Thursday, 30 March 2017

What does Brexit mean for the Ryder Cup?

Theresa May yesterday triggered Article 50, signalling the UK’s exit from the EU in two year’s time. The potential impact on the UK and the rest of the EU has been debated ad nauseam, but as well as the economic, political and cultural implications, will there be an unexpected effect on the world of golf?


Since 1979 the USA has competed against Europe rather than Great Britain / Great Britain and Ireland, who had only troubled the trophy engravers once since the Second World War. That created the problem of what flag to match up against the stars and stripes, and the EU flag emerged as the most suitable even though non-EU Europeans could represent Europe (none actually have).







However, once the UK is no longer part of the EU the bulk of the team every two years could well be from a non-EU country. For example, in 2012, 2014 and 2016 seven out of twelve team members were from the UK. Will the EU flag still be appropriate, and if not, what could be used in its place?

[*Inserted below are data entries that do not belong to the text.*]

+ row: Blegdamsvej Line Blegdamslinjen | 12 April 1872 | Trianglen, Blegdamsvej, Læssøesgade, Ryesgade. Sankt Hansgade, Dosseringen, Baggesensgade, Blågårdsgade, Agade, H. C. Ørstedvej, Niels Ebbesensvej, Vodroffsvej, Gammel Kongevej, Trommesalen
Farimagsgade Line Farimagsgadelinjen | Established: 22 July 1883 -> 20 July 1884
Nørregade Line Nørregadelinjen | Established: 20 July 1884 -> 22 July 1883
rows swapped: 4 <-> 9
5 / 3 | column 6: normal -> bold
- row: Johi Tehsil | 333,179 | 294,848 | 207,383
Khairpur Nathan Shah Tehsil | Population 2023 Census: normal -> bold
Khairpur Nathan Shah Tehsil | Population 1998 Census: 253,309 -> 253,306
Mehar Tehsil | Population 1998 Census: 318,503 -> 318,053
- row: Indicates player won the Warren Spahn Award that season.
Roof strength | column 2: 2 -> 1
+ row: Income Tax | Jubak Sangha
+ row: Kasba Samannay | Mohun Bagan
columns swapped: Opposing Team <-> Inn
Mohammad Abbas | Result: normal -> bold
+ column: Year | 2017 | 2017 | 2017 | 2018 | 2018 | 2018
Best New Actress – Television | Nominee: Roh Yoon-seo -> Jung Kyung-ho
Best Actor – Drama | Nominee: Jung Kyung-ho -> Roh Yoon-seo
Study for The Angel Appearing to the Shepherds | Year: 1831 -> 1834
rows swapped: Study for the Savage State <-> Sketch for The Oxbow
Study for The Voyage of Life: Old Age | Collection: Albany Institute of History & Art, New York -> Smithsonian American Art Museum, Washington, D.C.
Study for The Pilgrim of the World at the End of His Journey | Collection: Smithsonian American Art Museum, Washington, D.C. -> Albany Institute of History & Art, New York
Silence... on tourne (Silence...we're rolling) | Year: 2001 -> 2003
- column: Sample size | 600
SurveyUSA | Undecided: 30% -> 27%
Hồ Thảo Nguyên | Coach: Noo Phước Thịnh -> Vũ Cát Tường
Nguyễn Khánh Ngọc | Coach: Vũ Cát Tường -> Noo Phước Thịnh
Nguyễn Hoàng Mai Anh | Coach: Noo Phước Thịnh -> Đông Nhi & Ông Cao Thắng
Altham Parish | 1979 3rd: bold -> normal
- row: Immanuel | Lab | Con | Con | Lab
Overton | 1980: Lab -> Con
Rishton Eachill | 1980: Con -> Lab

The European Tour, which manages the European Ryder Cup team, has said that they consider the flag to represent the whole of Europe and that they will continue to use it. However, with Brexit representing a considerable change in European affairs, with possible repercussions across the continent, it remains to be seen whether it can still be viewed as representative of the whole of Europe.


The Ryder Cup is unlikely to form part of the Brexit negotiations, they’ve got plenty to sort out besides, but it will be interesting to see under what flag the Europe team lines up in Whistling Straits in 2020. At the very least it will have one less star on it.